[Dataset records]
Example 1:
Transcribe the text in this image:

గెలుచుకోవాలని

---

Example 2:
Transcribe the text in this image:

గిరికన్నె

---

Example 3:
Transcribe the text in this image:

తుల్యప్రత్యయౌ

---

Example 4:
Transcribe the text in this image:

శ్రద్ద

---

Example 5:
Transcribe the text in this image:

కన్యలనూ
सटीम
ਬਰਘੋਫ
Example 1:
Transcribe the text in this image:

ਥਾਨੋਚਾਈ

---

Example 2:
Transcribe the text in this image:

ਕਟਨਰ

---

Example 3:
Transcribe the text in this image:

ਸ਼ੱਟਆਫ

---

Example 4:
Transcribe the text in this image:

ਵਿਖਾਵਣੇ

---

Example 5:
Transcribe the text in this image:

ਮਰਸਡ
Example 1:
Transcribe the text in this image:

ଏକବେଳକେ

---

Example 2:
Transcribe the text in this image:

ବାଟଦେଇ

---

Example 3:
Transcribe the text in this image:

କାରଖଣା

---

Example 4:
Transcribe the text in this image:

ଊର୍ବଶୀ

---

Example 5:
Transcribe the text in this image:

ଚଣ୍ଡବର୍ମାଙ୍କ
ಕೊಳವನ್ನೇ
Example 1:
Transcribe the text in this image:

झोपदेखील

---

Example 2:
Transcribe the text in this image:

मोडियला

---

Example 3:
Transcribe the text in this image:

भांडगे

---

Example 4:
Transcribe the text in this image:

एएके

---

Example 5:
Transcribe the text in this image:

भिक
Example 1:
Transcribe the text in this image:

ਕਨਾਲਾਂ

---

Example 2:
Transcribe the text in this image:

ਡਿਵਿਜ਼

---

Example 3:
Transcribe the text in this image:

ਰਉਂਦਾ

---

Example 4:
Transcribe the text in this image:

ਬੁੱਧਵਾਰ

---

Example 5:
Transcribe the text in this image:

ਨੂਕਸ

**Exercise task:** Can you lay out every item above as a numbered list, leaving out any blank lines?

**Worked solution:**
1. Example 1:
2. Transcribe the text in this image:
3. గెలుచుకోవాలని
4. ---
5. Example 2:
6. Transcribe the text in this image:
7. గిరికన్నె
8. ---
9. Example 3:
10. Transcribe the text in this image:
11. తుల్యప్రత్యయౌ
12. ---
13. Example 4:
14. Transcribe the text in this image:
15. శ్రద్ద
16. ---
17. Example 5:
18. Transcribe the text in this image:
19. కన్యలనూ
20. सटीम
21. ਬਰਘੋਫ
22. Example 1:
23. Transcribe the text in this image:
24. ਥਾਨੋਚਾਈ
25. ---
26. Example 2:
27. Transcribe the text in this image:
28. ਕਟਨਰ
29. ---
30. Example 3:
31. Transcribe the text in this image:
32. ਸ਼ੱਟਆਫ
33. ---
34. Example 4:
35. Transcribe the text in this image:
36. ਵਿਖਾਵਣੇ
37. ---
38. Example 5:
39. Transcribe the text in this image:
40. ਮਰਸਡ
41. Example 1:
42. Transcribe the text in this image:
43. ଏକବେଳକେ
44. ---
45. Example 2:
46. Transcribe the text in this image:
47. ବାଟଦେଇ
48. ---
49. Example 3:
50. Transcribe the text in this image:
51. କାରଖଣା
52. ---
53. Example 4:
54. Transcribe the text in this image:
55. ଊର୍ବଶୀ
56. ---
57. Example 5:
58. Transcribe the text in this image:
59. ଚଣ୍ଡବର୍ମାଙ୍କ
60. ಕೊಳವನ್ನೇ
61. Example 1:
62. Transcribe the text in this image:
63. झोपदेखील
64. ---
65. Example 2:
66. Transcribe the text in this image:
67. मोडियला
68. ---
69. Example 3:
70. Transcribe the text in this image:
71. भांडगे
72. ---
73. Example 4:
74. Transcribe the text in this image:
75. एएके
76. ---
77. Example 5:
78. Transcribe the text in this image:
79. भिक
80. Example 1:
81. Transcribe the text in this image:
82. ਕਨਾਲਾਂ
83. ---
84. Example 2:
85. Transcribe the text in this image:
86. ਡਿਵਿਜ਼
87. ---
88. Example 3:
89. Transcribe the text in this image:
90. ਰਉਂਦਾ
91. ---
92. Example 4:
93. Transcribe the text in this image:
94. ਬੁੱਧਵਾਰ
95. ---
96. Example 5:
97. Transcribe the text in this image:
98. ਨੂਕਸ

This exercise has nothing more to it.